> **Data records**
-- -- --

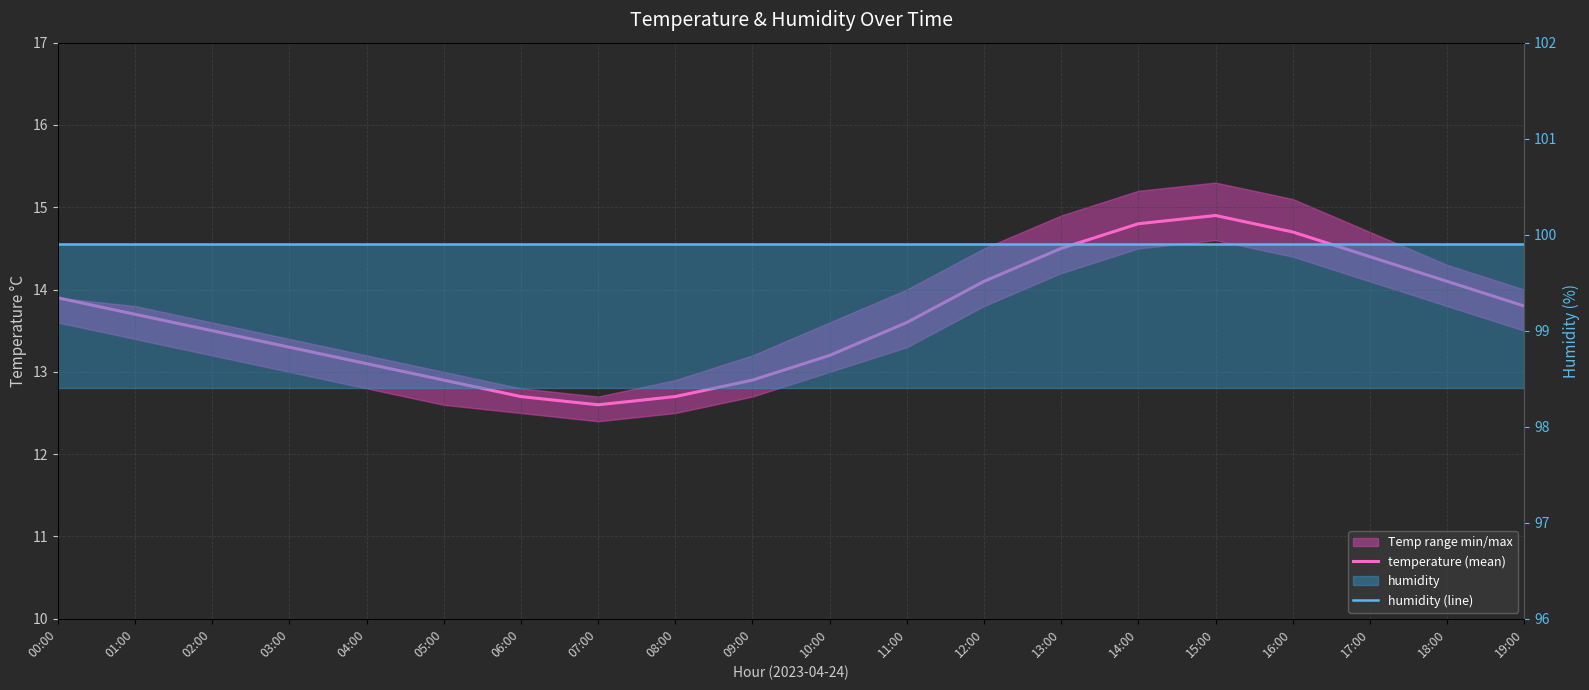

Reading left to right, transcribe all the data shown in this chart.

temperature (mean): 13.9	13.7	13.5	13.3	13.1	12.9	12.7	12.6	12.7	12.9	13.2	13.6	14.1	14.5	14.8	14.9	14.7	14.4	14.1	13.8
humidity (line): 99.9	99.9	99.9	99.9	99.9	99.9	99.9	99.9	99.9	99.9	99.9	99.9	99.9	99.9	99.9	99.9	99.9	99.9	99.9	99.9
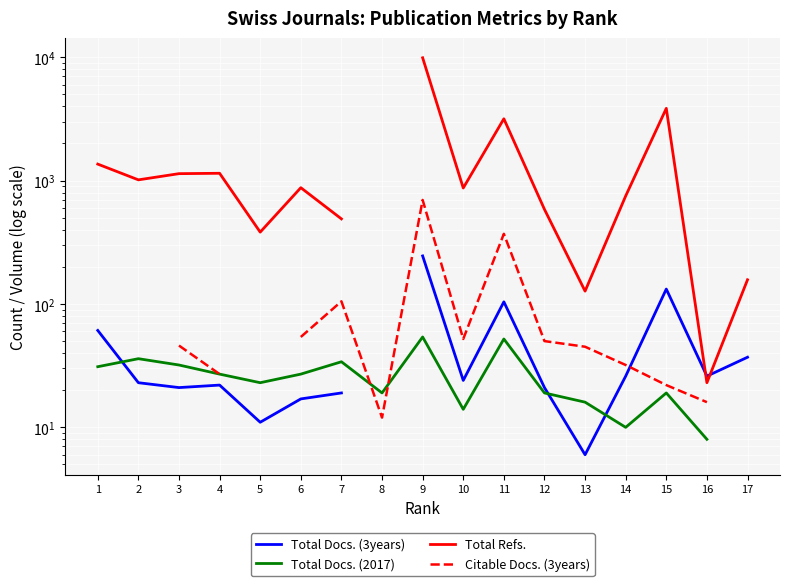

Which has a higher value, 5 or 17?

17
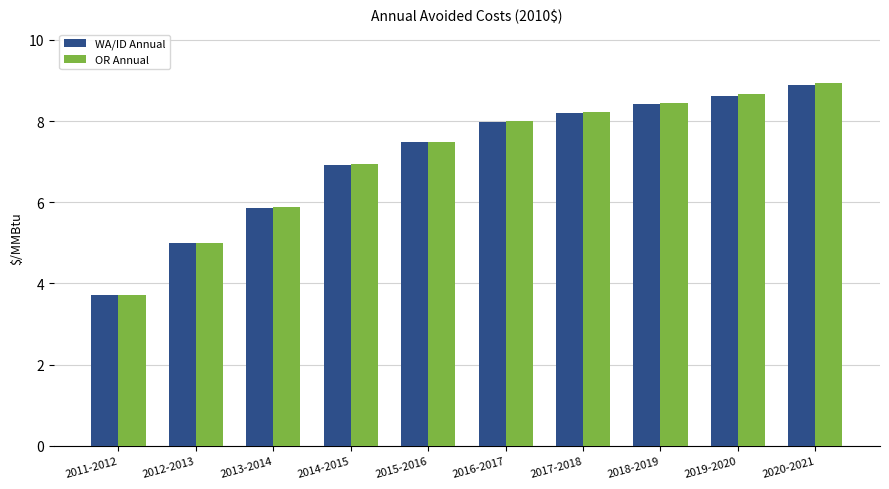

The WA/ID Annual series shows 6.9 at 2014-2015. True or false?

True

-- -- --

> **Task directions**
Retype the listing above exactly as it appears, leaving out the pictures.

> **Solution to this exercise**
Reading left to right, transcribe all the data shown in this chart.

temperature (mean): 13.9	13.7	13.5	13.3	13.1	12.9	12.7	12.6	12.7	12.9	13.2	13.6	14.1	14.5	14.8	14.9	14.7	14.4	14.1	13.8
humidity (line): 99.9	99.9	99.9	99.9	99.9	99.9	99.9	99.9	99.9	99.9	99.9	99.9	99.9	99.9	99.9	99.9	99.9	99.9	99.9	99.9

Which has a higher value, 5 or 17?

17

The WA/ID Annual series shows 6.9 at 2014-2015. True or false?

True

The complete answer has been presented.